In Osteuropa entstehen Fabriken

Tatsächlich bauen einige der asiatischen Konzerne derzeit Fertigungsstätten in Osteuropa. Auch der VW-Partner SKI. Die Südkoreaner haben vor zwei Jahren die leerstehenden Hallen von First Solar in Frankfurt (Oder) in Betracht gezogen für eine erste Fabrik in Europa, doch wegen Kosten und Genehmigungszeiten entschieden sich die Koreaner für Ungarn. Womöglich kommt Frankfurt jetzt wieder ins Spiel, denn dort könnte Altmaier auch die Polen mit einbinden – was Materiallieferungen angeht oder das Recycling von Batterien als einem der großen Geschäftszweige der Zukunft.
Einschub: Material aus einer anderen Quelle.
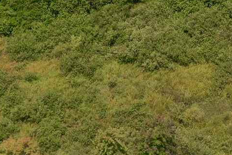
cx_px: 421
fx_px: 1160
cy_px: -215
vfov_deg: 7.2
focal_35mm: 180
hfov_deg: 10.7
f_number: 4
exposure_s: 1/120
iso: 100
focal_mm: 10.26
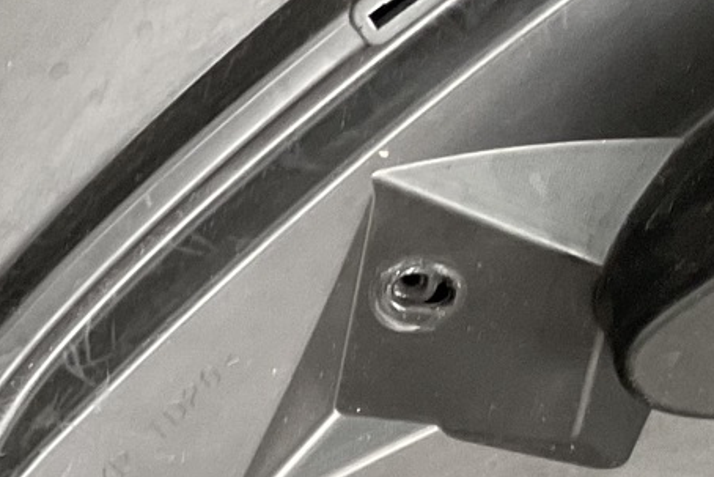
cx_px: -639
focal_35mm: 134
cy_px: 715
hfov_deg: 13.5
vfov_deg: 9.9
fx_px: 2658
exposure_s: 1/100
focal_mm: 3
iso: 64
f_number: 1.8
Und mit Hilfe der Polen wäre es einfacher, in Brüssel das IPCEI zu erreichen.

Matthias Machnig (SPD), ehemals deutscher Wirtschaftsstaatssekretär und heute für das Beratungsunternehmen Innoenergy tätig, sieht die Polen schon in einer „Koalition der Willigen“ neben Franzosen, Schweden, Finnen und Deutschen. „Die nächsten zwei Jahre werden spielentscheidend“, sagte Machnig auf dem Batterieforum. Auf dem 250-Milliarden-Euro-Zellenmarkt seien in Europa im nächsten Jahrzehnt bis zu vier Millionen zusätzlicher Arbeitsplätze möglich, wenn die Industrie endlich in die Gänge komme und die Politik mit Hilfe des IPCEI Fördermilliarden in die Hand nehmen dürfe.
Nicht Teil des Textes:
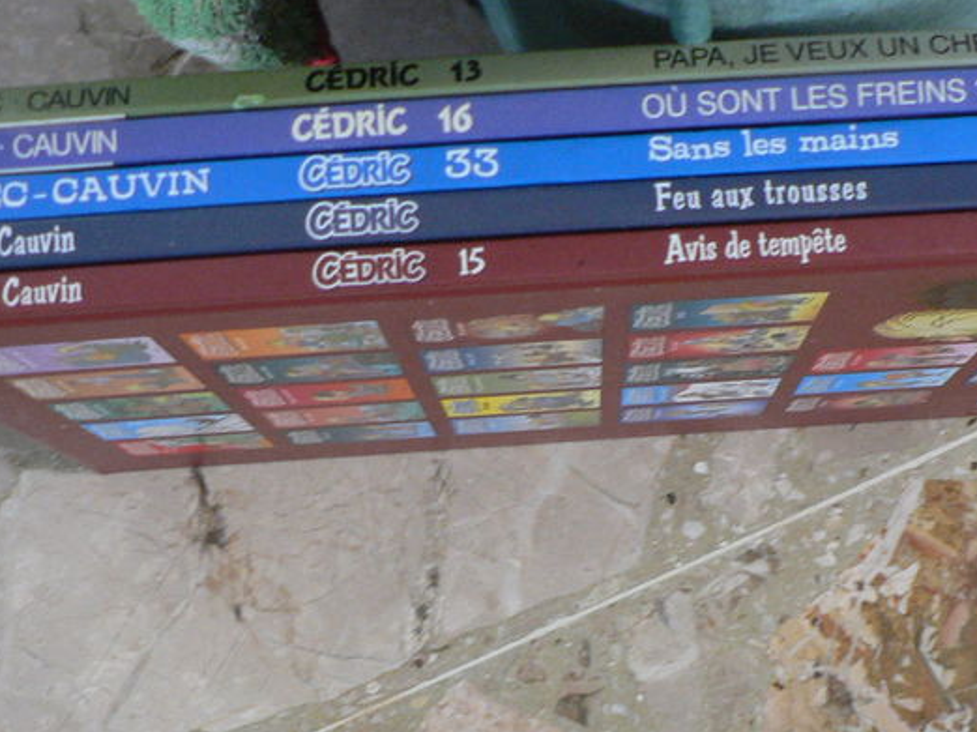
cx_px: 655
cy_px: 447
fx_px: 1947
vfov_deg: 21.3
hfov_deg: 28.0
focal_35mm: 69
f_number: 2.8
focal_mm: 6
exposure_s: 1/13
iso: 200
500 Millionen sind in die Forschung geflossen

Hierzulande sind in den vergangenen zehn Jahren rund 500 Millionen Euro in die Batterieforschung geflossen. Mit weiteren 500 Millionen Euro soll nun im Rahmen der Forschungsfabrik, die von der Fraunhofer Gesellschaft betrieben wird, auf den drei Feldern „Material“, „Zelle und Prozesse“ sowie „Batteriezellfertigung“ gearbeitet werden. Mitte des Jahres dürfte der Standort der neuen Einrichtung ausgewählt werden, für die sich ein halbes Dutzend Bundesländer bewerben. Im föderalen System wird es vermutlich eine Art Dreiteilung geben müssen – der Süden (Ulm/Karlsruhe), der Westen (Braunschweig) und der Osten, konkret Dresden, sind favorisiert. Sechs Zellhersteller wollen mit der Forschungsfabrik kooperieren, der Größte ist nicht dabei: Die schwäbische Varta geht einen eigenen Weg.